**DESCRIPTION OF THE TASK**
Nothing but the lines from the top of the following entries through the line with "left hip: (534, 529)" should be printed, exactly as they are.

Segment Start: RECORDS SHOWN

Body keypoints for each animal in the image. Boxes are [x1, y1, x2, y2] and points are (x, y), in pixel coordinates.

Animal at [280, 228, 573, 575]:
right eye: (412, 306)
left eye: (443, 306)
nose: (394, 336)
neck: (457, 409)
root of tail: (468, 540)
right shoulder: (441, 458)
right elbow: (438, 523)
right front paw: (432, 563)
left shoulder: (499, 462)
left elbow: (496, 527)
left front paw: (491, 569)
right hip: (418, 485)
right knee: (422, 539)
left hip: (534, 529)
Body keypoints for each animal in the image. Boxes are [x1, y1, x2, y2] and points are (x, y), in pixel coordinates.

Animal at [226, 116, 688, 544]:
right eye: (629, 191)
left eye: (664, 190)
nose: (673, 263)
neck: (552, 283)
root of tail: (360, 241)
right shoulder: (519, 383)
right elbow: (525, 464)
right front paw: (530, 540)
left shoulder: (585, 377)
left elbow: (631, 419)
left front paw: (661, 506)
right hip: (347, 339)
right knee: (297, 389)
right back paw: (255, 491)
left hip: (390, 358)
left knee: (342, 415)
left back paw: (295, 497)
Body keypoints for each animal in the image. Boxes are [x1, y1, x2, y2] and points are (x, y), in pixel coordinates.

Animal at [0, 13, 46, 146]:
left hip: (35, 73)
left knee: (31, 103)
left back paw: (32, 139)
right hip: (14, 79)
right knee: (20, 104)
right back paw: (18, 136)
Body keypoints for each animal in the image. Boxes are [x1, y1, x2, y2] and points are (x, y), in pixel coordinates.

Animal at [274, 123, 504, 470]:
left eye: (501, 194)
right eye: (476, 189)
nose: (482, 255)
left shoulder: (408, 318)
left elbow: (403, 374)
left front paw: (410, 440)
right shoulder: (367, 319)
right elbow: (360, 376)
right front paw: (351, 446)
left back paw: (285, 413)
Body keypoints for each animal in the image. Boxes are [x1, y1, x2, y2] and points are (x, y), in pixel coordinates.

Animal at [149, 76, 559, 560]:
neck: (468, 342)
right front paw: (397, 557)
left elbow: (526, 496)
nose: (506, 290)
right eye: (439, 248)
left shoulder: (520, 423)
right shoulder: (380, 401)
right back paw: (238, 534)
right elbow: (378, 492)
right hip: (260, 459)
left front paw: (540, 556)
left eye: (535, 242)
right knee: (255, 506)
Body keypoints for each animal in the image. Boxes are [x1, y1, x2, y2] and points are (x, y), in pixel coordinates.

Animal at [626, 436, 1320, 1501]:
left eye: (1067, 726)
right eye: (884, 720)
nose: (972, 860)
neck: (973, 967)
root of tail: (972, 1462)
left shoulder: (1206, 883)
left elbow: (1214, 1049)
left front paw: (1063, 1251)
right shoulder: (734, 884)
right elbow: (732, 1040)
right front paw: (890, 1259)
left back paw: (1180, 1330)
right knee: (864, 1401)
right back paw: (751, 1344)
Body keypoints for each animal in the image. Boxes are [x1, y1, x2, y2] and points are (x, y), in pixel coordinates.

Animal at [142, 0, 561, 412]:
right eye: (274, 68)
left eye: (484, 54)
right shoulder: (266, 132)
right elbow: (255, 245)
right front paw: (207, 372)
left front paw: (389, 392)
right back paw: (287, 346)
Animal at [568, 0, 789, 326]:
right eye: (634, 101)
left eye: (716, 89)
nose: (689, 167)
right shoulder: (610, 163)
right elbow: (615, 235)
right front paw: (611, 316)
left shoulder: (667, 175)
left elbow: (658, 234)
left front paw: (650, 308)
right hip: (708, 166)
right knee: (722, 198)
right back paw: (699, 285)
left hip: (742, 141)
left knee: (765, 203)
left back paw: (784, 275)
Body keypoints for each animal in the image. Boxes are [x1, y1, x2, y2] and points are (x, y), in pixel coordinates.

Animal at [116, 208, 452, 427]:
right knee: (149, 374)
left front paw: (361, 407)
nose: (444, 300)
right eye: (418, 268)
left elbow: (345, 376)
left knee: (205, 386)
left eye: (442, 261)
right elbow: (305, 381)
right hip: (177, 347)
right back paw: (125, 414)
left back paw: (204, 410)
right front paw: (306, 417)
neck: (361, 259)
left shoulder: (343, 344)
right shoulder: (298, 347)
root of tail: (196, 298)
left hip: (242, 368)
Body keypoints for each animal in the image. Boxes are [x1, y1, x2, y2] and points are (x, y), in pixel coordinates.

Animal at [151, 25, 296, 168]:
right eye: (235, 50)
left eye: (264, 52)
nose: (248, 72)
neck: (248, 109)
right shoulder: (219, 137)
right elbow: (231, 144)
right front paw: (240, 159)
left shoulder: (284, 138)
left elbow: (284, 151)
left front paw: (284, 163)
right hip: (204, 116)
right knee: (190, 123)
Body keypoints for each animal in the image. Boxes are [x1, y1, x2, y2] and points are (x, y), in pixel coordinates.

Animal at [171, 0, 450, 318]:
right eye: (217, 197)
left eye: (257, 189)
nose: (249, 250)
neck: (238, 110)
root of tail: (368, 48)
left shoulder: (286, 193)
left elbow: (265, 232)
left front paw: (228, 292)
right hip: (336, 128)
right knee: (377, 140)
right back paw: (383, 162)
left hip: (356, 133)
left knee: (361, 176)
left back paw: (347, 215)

Segment End: RECORDS SHOWN

**RESPONSE BELOW**
Body keypoints for each animal in the image. Boxes are [x1, y1, x2, y2] and points are (x, y), in pixel coordinates.

Animal at [280, 228, 573, 575]:
right eye: (412, 306)
left eye: (443, 306)
nose: (394, 336)
neck: (457, 409)
root of tail: (468, 540)
right shoulder: (441, 458)
right elbow: (438, 523)
right front paw: (432, 563)
left shoulder: (499, 462)
left elbow: (496, 527)
left front paw: (491, 569)
right hip: (418, 485)
right knee: (422, 539)
left hip: (534, 529)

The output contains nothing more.